Sus pies se movieron finalmente, haciendo un eco ensordecedor en la sala que contenía aquel macabro secreto. Stefano se inclinó, conteniendo la respiración mientras tentativamente extendía una de sus manos, los dedos se enroscaron tan silenciosamente, tan suavemente bajo el dobladillo de la tela antes de retirarla. El hombre joven del retrato yacía allí, con los ojos en blanco, la boca abierta y un agujero del tamaño de un centavo en la frente. No parecía adolorido, ni asustado, pero había una ominosa nada en su expresión que pudo asustar incluso al más escéptico. Stefano lo observó con culposo detenimiento, el agujero de bala separaba su cabello como un accesorio. Su piel se estaba pelando de su rostro, la juventud que quedaba de él era demacrada y esquelética cuando sus ojos comenzaron a desintegrarse. Stefano miró cada vez más de cerca, cada vez más disgustado por su curiosidad.
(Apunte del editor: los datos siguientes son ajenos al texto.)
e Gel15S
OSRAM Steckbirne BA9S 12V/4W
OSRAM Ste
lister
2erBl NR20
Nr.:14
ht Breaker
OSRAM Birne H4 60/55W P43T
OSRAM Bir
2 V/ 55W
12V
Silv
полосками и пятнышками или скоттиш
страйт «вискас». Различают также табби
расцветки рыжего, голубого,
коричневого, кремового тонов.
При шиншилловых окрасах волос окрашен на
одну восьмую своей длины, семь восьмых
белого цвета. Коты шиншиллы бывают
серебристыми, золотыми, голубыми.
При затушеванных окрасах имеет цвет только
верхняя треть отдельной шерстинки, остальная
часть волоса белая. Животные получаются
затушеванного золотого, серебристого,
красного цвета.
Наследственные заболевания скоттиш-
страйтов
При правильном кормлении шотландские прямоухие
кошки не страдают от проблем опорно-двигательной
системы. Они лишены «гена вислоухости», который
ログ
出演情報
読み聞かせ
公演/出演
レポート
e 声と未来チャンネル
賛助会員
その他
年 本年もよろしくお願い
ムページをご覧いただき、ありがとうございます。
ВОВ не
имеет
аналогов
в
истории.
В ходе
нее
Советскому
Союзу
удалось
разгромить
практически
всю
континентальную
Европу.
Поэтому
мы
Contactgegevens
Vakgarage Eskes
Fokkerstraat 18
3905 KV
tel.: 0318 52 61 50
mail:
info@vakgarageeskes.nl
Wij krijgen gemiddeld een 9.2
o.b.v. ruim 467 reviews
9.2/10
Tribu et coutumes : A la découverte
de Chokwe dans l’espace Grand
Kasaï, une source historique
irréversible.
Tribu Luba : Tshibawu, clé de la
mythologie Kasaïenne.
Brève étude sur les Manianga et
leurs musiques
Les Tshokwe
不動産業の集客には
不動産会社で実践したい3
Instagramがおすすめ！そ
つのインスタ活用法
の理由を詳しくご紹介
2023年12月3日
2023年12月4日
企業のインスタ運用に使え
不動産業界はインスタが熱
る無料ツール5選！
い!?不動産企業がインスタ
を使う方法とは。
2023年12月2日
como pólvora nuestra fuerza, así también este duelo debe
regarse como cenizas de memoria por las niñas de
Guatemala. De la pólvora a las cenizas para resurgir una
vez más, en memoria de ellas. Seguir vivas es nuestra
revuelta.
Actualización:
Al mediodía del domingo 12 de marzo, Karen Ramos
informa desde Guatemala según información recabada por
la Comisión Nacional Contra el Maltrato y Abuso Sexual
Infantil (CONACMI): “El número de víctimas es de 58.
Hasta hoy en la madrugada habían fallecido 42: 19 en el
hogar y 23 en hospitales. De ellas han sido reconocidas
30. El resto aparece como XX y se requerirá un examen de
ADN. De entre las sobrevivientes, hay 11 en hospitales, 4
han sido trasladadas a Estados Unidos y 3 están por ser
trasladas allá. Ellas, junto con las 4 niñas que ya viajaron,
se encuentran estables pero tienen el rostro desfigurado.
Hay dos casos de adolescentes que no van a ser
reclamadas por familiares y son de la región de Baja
Y allí estaba, su marca personal, una pequeña serpiente en lugar de su lengua, solo quedaba la cabeza, un cráneo que parecía un hueso blanco. El detective dio un paso atrás, volviendo a colocar la manta sobre el rostro del hombre, como si simplemente hubiera perturbado su sueño. Enfocó la luz sobre los bultos restantes de mantas; sabía lo que encontraría.